- Przytoczony fragment
● ● ● ● ●
Teraz i niegdyś. – Cóż zależy na całej naszej sztuce dzieł sztuki, kiedy zaginęła nam owa wyższa sztuka, sztuka odświętna! Niegdyś wszystkie dzieła sztuki ustawione były przy wielkiej uroczystej drodze ludzkości, jako wspomnienia i pomniki wzniosłych i błogich chwil. Dziś chce się dziełami sztuki zwabiać biednych wyczerpanych i chorych z wielkiegoludzkiego gościńca cierpienia na ubocze, dla rozkosznej chwileczki; ofiaruje się im chwilowe odurzenie i szaleństwo.

90.

Światła i cienie. – Książki i pisma są u różnych myślicieli czymś różnym: jeden zgromadził w książce światła, które z promieni rozświetlającego poznania umiał szybko wykraść i zanieść do domu; inny daje tylko cienie, szaro-czarne odbitki tego znowu, co dzień przedtem pobudowało się w jego duszy.

91.

Ostrożność. – Alfieri [1749-1803, włoski pisarz, autor tragedii o tematyce wolnościowej, autobiografii, dzienników i traktatów polemicznych], jak wiadomo, kłamał bardzo wiele, gdy swym zdumionym współcześnikom opowiadał dzieje swego życia. Kłamał z owego despotyzmu względem siebie, którego dowiódł na przykład w sposobie, w jaki tworzył sobie swój własny język i tyranizował się dla zostania poetą. Ostatecznie znalazł pewną surową formę wzniosłości, w którą wtłoczył życie swe i swoją pamięć: musiał mieć z tym wiele udręki. – Nie wierzyłbym też dziejom życia Platona, pisanym przez niego samego: tak samo jak autobiografii Rousseau lub vita nuova Dantego.
● ● ● ● ●
- Dostarczone dane
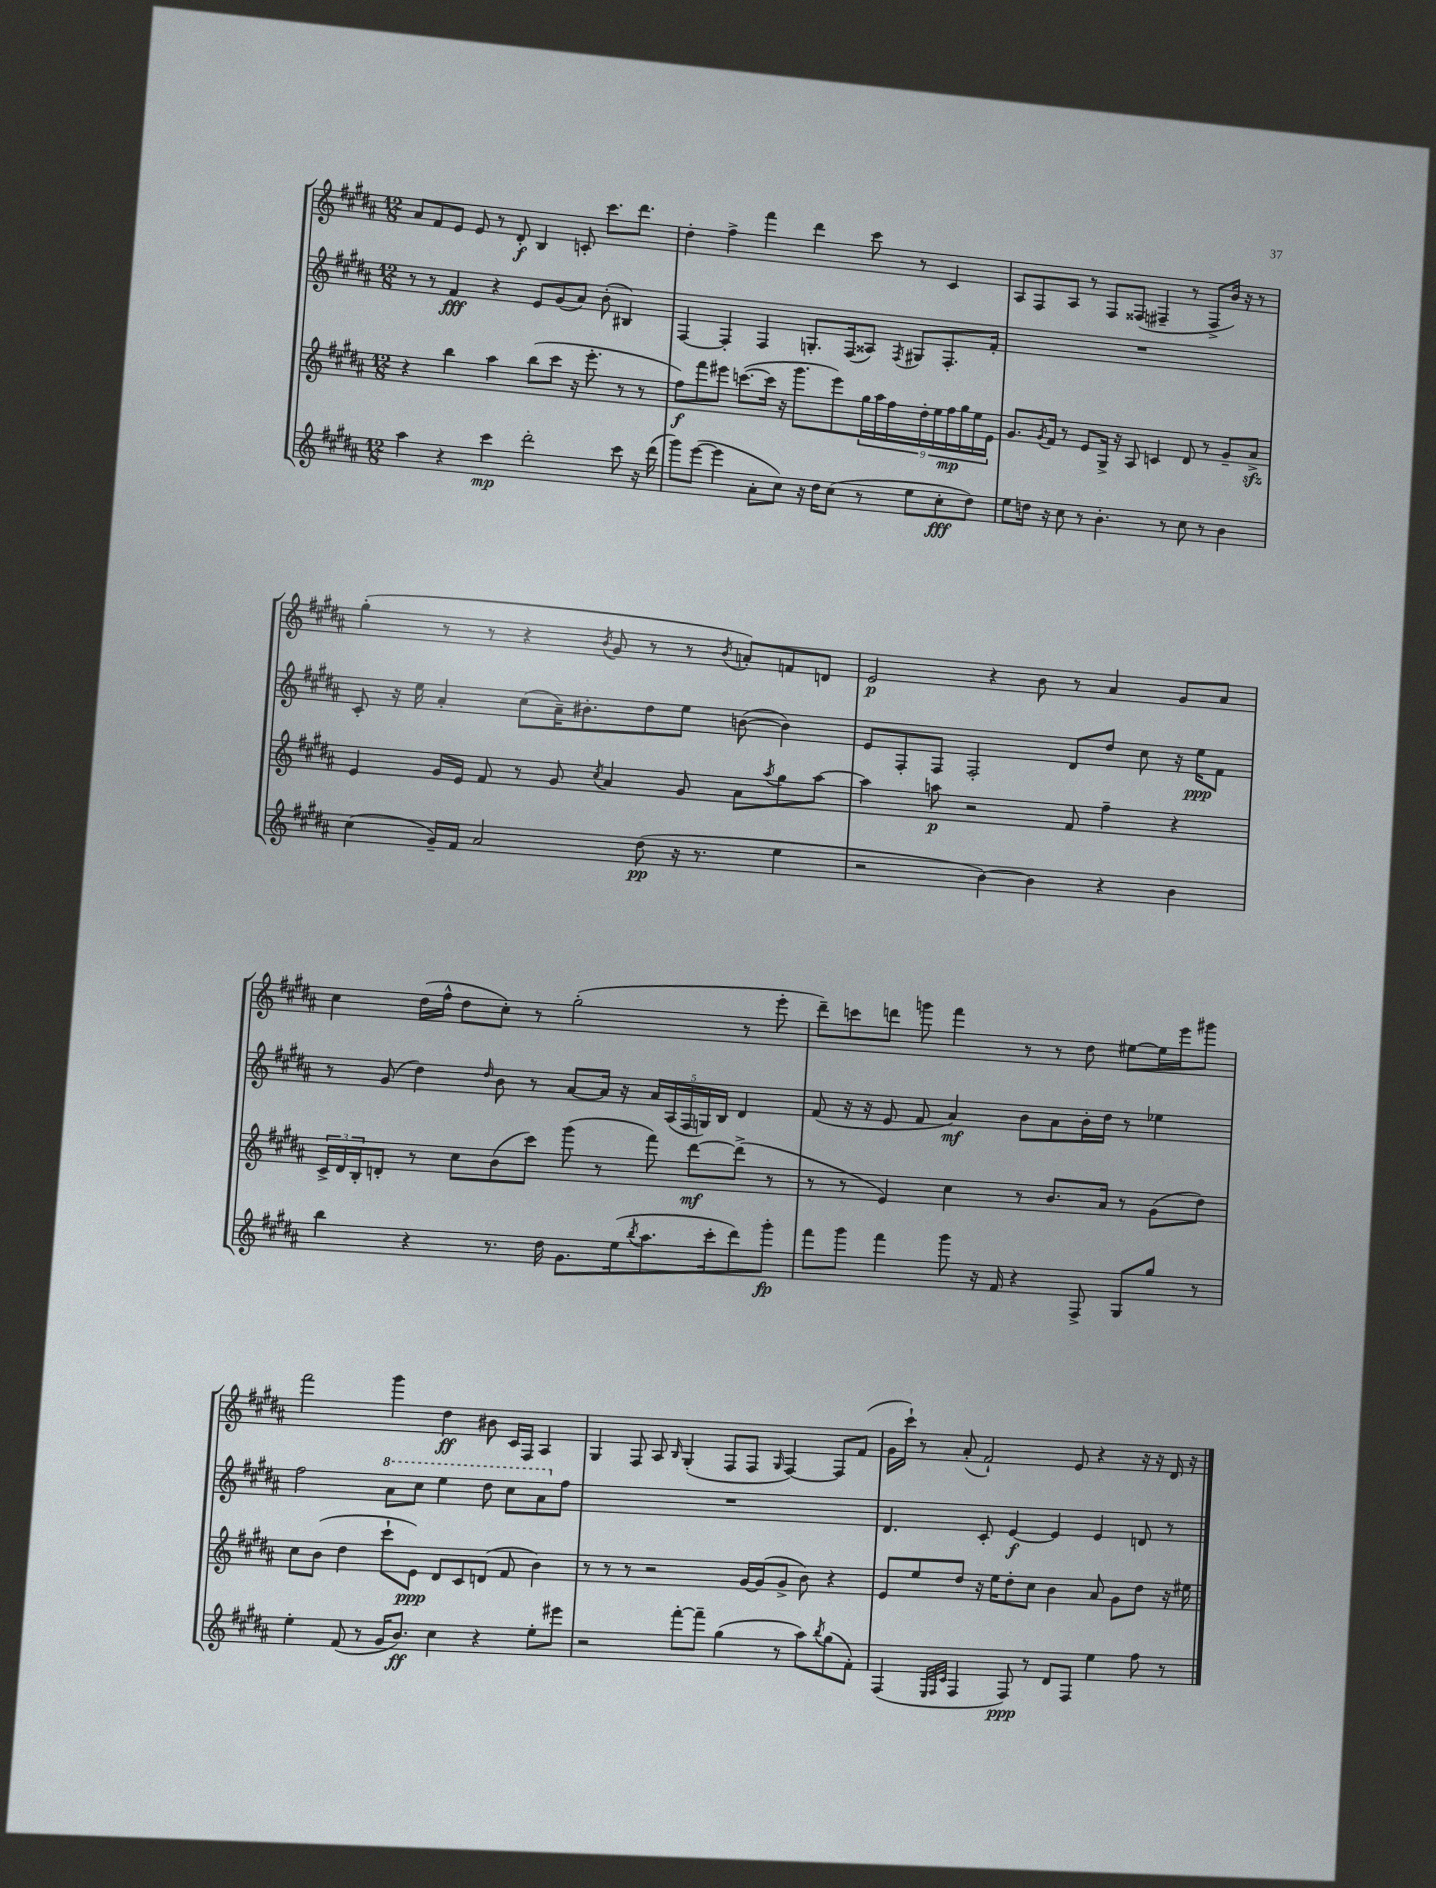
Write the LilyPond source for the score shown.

<<
\new StaffGroup <<
\new Staff = "s0" {
    \clef treble \key b \major \numericTimeSignature \time 12/8
    ais'8 fis'8 e'8 e'8 r8 dis'8-.\f b4 c'8-. cis'''8. dis'''8. |
    dis''4-. fis''4-> fis'''4 dis'''4 cis'''8 r8 cis'4 |
    ais8 fis8 ais8 r8 fis8 fisis8( fis4-- r8 fis8-> b'16) r16 r8 |
    gis''4-.( r8 r8 r4 \acciaccatura { b'8 } gis'8 r8 r8 \acciaccatura { b'8 } a'8-.) f'8 d'8 |
    e'2\p r4 b'8 r8 ais'4 gis'8 ais'8 |
    cis''4 dis''16( fis''16-^ dis''8 cis''8-.) r8 gis''2-.( r8 e'''8-. |
    dis'''8--) c'''8 d'''8 g'''8 fis'''4 r8 r8 dis''8 eis''8~ eis''16 e'''16 gis'''8 |
    fis'''2 gis'''4 dis''4\ff bis'8 cis'16 fis16 ais4 |
    gis4 fis8 ais8 \grace { b16 } gis4-.( fis8 fis8 \grace { gis16 } fis4~) fis8 fis'8( |
    gis'16 cis'''16-!) r8 ais'8-.( fis'2-!) e'8 r4 r16 r16 dis'16 r16 \bar "|." |
}
\new Staff = "s1" {
    \clef treble \key b \major \numericTimeSignature \time 12/8
    r8 r8 fis'4\fff r4 e'8 gis'8( ais'8) b'8-.( bis4) |
    fis4~ fis4-. fis4 g8.-. fis16( aisis8) \acciaccatura { fis8 } gis8 fis8.-. fis'16-. |
    R1. |
    cis'8-. r16 e''16 ais'4-. cis''8( ais'16--) bis'8.-. dis''8 e''8 b'8~( b'4) |
    e'8 fis8-. fis8 fis2-. dis'8 dis''8 cis''8 r16 e''16\ppp fis'8 |
    r8 gis'8( dis''4) \grace { dis''16 } b'8 r8 ais'8~ ais'16 r16 \tuplet 5/4 { ais'16 ais16( fis16 g16) b16 } dis'4 |
    fis'8( r16 r16 e'8 fis'8 ais'4\mf) b'8 ais'8 b'16-. dis''16 r8 ees''4 |
    fis''2 \ottava #1 ais''8 cis'''8 e'''4 dis'''8 cis'''8 ais''8 \ottava #0 fis''8 |
    R1. |
    dis'4. cis'8-. e'4~\f e'4 e'4 d'8 r8 \bar "|." |
}
\new Staff = "s2" {
    \clef treble \key b \major \numericTimeSignature \time 12/8
    r4 b''4 ais''4 b''8( cis'''8 r16 e'''8.-. r8 r8 |
    fis''8\f) fis'''8 eis'''8 c'''8.~( c'''16 r16 gis'''8. eis'''8) \tuplet 9/8 { gis''16 ais''16 fis''16 dis''16-. e''16 fis''16\mp gis''16 e''16 e'16 } |
    gis'8. \acciaccatura { gis'8 } fis'16 r8 e'8 gis16-> r16 ais8 c'4 dis'8 r8 gis'8-- ais'8->\sfz |
    e'4 gis'16 e'16 fis'8 r8 gis'8 \acciaccatura { cis''8 } ais'4 gis'8 ais'8 \acciaccatura { ais''8 } gis''8 ais''8~ |
    ais''4 a''8\p r2 fis'8 fis''4-- r4 |
    \tuplet 3/2 { cis'16-> dis'16 b16-. } d'8-. r8 cis''8 b'8( cis'''8) gis'''8( r8 fis'''8) dis'''8~\mf dis'''8->( r8 |
    r8 r8 e'4) cis''4 r8 b'8. ais'16 r8 gis'8( dis''8) |
    cis''8 b'8( dis''4 cis'''8-! e'8\ppp) dis'8 cis'8 d'8( fis'8 b'4) |
    r8 r8 r8 r2 gis'16~ gis'16( gis'8-> b'8) r4 |
    e'8 e''8 dis''8 r16 e''16 dis''8-. cis''8 b'4 ais'8 gis'8 dis''8 r16 eis''16 \bar "|." |
}
\new Staff = "s3" {
    \clef treble \key b \major \numericTimeSignature \time 12/8
    ais''4 r4 cis'''4\mp dis'''2-. cis'''8 r16 dis'''16( |
    gis'''8) e'''8~( e'''4 ais'8-. cis''8) r16 dis''16 cis''8( r8 e''8 cis''8-.\fff dis''8) |
    e''8 d''16 r16 cis''8 r8 b'4.-. r8 cis''8 r8 b'4 |
    cis''4( gis'16--) fis'16 ais'2 dis''8\pp( r16 r8. e''4 |
    r2 b'4~) b'4 r4 b'4 |
    b''4 r4 r8. dis''16 gis'8. e''16( \acciaccatura { b''8 } ais''8. cis'''16-. dis'''8) gis'''8-.\fp |
    fis'''8 gis'''8 fis'''4 gis'''8 r16 fis'16 r4 fis8-> gis8 gis''8 r8 |
    e''4-. fis'8( r8 gis'16 b'8.\ff) cis''4 r4 e''8-. eis'''8 |
    r2 fis'''8~-. fis'''8-- gis''4( r8 ais''8) \acciaccatura { b''8 } gis''8( fis'8-.) |
    fis4( \grace { e32 fis32 cis'32 } fis4 fis8\ppp) r8 dis'8 fis8 e''4 fis''8 r8 \bar "|." |
}
>>
>>
\layout { \context { \Score \remove "Bar_number_engraver" } }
● ● ● ● ●
- Wykonaj polecenia
1 - Zapisz bez żadnych zmian część przytoczonego fragmentu od słów „Światła i cienie.” do słów „w jego duszy.”.
2 - Zwróć wszystkie wiersze wpisów zawierające ciąg „tuplet”, przy czym wielkość liter ma znaczenie.
Fragment i wpisy są od siebie niezależnymi materiałami.

- Lista rozwiązań
1 -
Światła i cienie. – Książki i pisma są u różnych myślicieli czymś różnym: jeden zgromadził w książce światła, które z promieni rozświetlającego poznania umiał szybko wykraść i zanieść do domu; inny daje tylko cienie, szaro-czarne odbitki tego znowu, co dzień przedtem pobudowało się w jego duszy.

2 -
    r8 gis'8( dis''4) \grace { dis''16 } b'8 r8 ais'8~ ais'16 r16 \tuplet 5/4 { ais'16 ais16( fis16 g16) b16 } dis'4 |
    fis''8\f) fis'''8 eis'''8 c'''8.~( c'''16 r16 gis'''8. eis'''8) \tuplet 9/8 { gis''16 ais''16 fis''16 dis''16-. e''16 fis''16\mp gis''16 e''16 e'16 } |
    \tuplet 3/2 { cis'16-> dis'16 b16-. } d'8-. r8 cis''8 b'8( cis'''8) gis'''8( r8 fis'''8) dis'''8~\mf dis'''8->( r8 |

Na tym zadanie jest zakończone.